When I was 15, me and my best friend used any day that we weren't required to be in school to take the 351 bus from White Rock to Vancouver. A solid hour of travel but any day was better spent huddling under a bus shelter doubling as a hobo's bachelor suite, than anywhere in White Rock. It can't be just me that feels the place you grow up in, during the fuck awful years of high school anyways, that is the place you couldn't wait to run away from screaming and punching. It's rad thinking back that my behaviour and big thoughts, in all their earnest alternativeness, were so very vanilla.

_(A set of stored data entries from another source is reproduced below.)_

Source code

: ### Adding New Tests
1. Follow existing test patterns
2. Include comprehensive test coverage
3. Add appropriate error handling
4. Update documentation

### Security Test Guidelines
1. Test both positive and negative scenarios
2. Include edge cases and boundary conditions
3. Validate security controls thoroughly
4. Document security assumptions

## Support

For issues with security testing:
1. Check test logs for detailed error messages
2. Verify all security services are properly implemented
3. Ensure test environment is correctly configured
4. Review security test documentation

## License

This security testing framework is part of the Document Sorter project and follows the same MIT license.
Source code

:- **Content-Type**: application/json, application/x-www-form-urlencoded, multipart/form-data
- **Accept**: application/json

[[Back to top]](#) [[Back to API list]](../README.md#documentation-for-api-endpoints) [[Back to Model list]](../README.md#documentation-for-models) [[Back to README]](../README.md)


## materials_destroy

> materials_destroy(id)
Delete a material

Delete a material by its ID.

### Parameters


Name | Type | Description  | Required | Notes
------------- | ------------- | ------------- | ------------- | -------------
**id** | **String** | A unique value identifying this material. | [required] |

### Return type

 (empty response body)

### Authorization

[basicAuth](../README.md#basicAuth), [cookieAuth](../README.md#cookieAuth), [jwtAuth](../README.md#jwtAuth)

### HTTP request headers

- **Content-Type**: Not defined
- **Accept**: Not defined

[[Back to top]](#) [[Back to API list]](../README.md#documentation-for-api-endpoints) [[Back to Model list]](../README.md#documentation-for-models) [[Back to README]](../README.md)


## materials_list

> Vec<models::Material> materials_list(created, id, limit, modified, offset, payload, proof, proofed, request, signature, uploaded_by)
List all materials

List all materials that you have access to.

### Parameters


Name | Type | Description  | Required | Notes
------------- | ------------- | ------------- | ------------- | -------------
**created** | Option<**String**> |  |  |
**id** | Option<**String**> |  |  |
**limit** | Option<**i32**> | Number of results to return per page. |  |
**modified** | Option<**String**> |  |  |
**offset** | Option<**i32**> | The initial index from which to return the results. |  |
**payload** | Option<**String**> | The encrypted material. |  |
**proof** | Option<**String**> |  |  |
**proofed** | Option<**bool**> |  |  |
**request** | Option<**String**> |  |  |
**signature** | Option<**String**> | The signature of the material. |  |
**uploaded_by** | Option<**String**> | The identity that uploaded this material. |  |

Our mecca of Vancouver was Seymour Street, between Granville and Pender. Pender? Living in or near a city for this many years I should know streets, but when you're the driver you get to bark out shit like, "Here? HERE? Or the next street?"
That stretch had our music stores - A & B Sound with the back part of the main floor housing the most desirable cassettes; Sam the Record Man's many floors, of which I climbed um, none of them; Track Records where my favourite employee ever worked, you know the one I ran into at a Jay Reatard show and made him feel really old and awkward; and then a smaller store that we'd only hit up for posters or t-shirts.
How into the Red Hot Chili Peppers was I back then? Bought every poster, and bought a personalized pen with 'Michael' written on it from a big dollar store because that was Flea's real name and he was my favourite and only by the grace of my Mom's carefully chosen words do I not have their symbol tattooed on me right now.
We spent hours, maybe years, poking in and out of those stores, because for me music and musicians and all the stuff gave me a feeling in my gut that pulled me clean out of my skin and into a place so loved. I still clearly remember eating these candy bellybuttons while listening to the first part of PJ Harvey's album, Rid of Me, you know the one with her hair whipped to the side all dark and disgusting? That music threw me across the room and back. (I never bought anything else from her; the sounds were too pressing and anxious, two things I didn't need any more of at that age.)
One year on Remembrance Day, outside A & B, there was a camera crew. The reporter is still around, he's older, but still has a distinctive growly voice and does a lot of "Can you believe this happens in your own neighbourhood?!!" stories on the news. Struck silly by the idea of BEING ON TV THUS THEN FAMOUS, I totally loitered around them while they were interviewing someone, then agreed to answer a few questions about Remembrance Day. Instantly coated in a sweat sheen, I bobbled my way through some mostly coherent sentences, basically saying yes, I understood what the day meant, dropping in for street cred that my Grandpa fought in the Navy, and yes, I was out shopping for deals.
That night the clip aired and it was basically a, "Can you believe how unholy and unpatriotic and materialistic these shitty people are?!?" type deal. Truthfully, I was just stoked to be on TV. I would pay a million dollars to watch that footage right now. And have that stretch of street back. I think only A & B is left but it's been close to shutting down for ages. Man, nostalgia is always an easy door to open, and such a bitch to close.